A procedurally-generated game solves exactly one problem: metagaming. That is not quite the correct word I want to use though, as you can still technically metagame a procedurally-generated world in several ways. Namely, by knowing its procedures. For example, no matter what Minecraft world is created (mods aside), diamond only spawns in layer 19 and below. Indeed, there is a whole bunch of Minecraft constants to consider (accurate circa 2010 anyway). All the Minecraft map being procedurally-generated does is prevent you from following a guide telling you to move North a hundred steps and then walk East to find a nice batch of Iron Ore near the surface. Avoiding those scenarios is certainly useful, and it’s always fun running into the truly bizarre and whimsical creations of the RNG gods.

The problem arises in treating the procedurally-generated whatever as “endless content,” when it is really not anything of the sort. As I talked about before, your knowledge of a game’s systems really only ever increases as you play; novelty has diminishing returns within the same game. Each Minecraft world generated may be completely different, but you are going to be doing the same sort of things each time: punch wood, make tools, make structure, dig for ore, etc. Different starting locations and details can spice up the gameplay for a time, but your “build order” is unlikely to change much no matter where you are.

Procedurally-generated content definitely has a place in gaming, usually in the context of roguelikes, but it will not solve any of EQN or any other MMO’s problems. Not that its application in MMOs made much sense in the first place – one of the defining characteristics of an MMO is a persistent world, which is incongruent with procedural generation. Even if it was just one world of infinite size (expanding at the edges), the amount of space surrounding objects of player interest would remain finite. And that’s assuming players would be willing to trudge out very far from their starting location in the first place.

No, just adding more space isn’t going to solve the issue. If anyone claims that an MMO’s world cannot be too big, simply point them at any given low-pop server of any game anywhere.

Server Merges Are Coming

Blizzard is calling them “Connected Realms,” but it occurs to me that in the future, any MMO dev can simply call their server merges “connected realms” to bypass the negative stigma surrounding the term. “We’re not merging, we’re connecting! Which is like merging, except with a hashtag!”

On a different note, this quote from the Connected Realms FAQ is a nice follow-up to yesterday’s post (emphasis mine):

Connected Realms also allow us to link populations in a way that’s not disruptive to players, and that doesn’t negatively impact players’ sense of identity and character. Other alternatives such as merging realms would require us to force character name changes if there were conflicts, and could lead to confusion for returning players who’d log in to find their realm missing from the realm list. Some players also feel strong ties to their realm’s name or history, and we don’t want to erase that.

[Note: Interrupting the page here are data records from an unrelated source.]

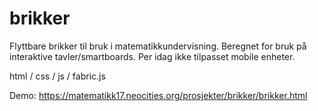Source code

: # brikker

Flyttbare brikker til bruk i matematikkundervisning.
Beregnet for bruk på interaktive tavler/smartboards.
Per idag ikke tilpasset mobile enheter.

html / css / js / fabric.js

Demo: https://matematikk17.neocities.org/prosjekter/brikker/brikker.html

Let me ask you something, and get ready to have your mind blown. What is a realm’s name or history if not the collection of people in it? What is the difference between Auchindoun-US, the shit-hole I played on for 4+ years, and something like Stormrage-US, one of the highest-populated servers in WoW?

The people. That’s it. Auchindoun’s Lower City looks exactly the same as Stormrage’s Lower City. Arthas looks the same, the mobs look the same, the resource spawns are the same, the quests are the same, every single thing is the same.

While the speed of opening the AQ Gates or whether there was a server first heroic Lich King kill before the expansion comes out differs depending on the server, that is simply due to – again – the people. The AQ gates are open everywhere. Deathwing is dead everywhere. Garrosh will be a raid boss everywhere soon. Remove the people, and every single MMO server is the same.

This is why I cock an eyebrow at “dynamic” and “emergent” anything. EQN is going to have StoryBrick AI in there somewhere. Cool… but is that going to mean Server A has a completely different ecology than Server B? If not, we must have radically different definitions of what those words mean. Player ecologies differ between servers of course, sometimes radically, and make the server distinctions worthwhile. But servers differing on the development side? As far as I know, that hasn’t happened yet.

Anyway: server merges in WoW. Given how my friends bailed out of Auchindoun and to a PvE server during the half-price sale a while back, there is literally nothing to go back to. Should I ever desire to. For Press™ reasons. That $25 a pop price though… jesus. The suits over there sure like making the decision easy.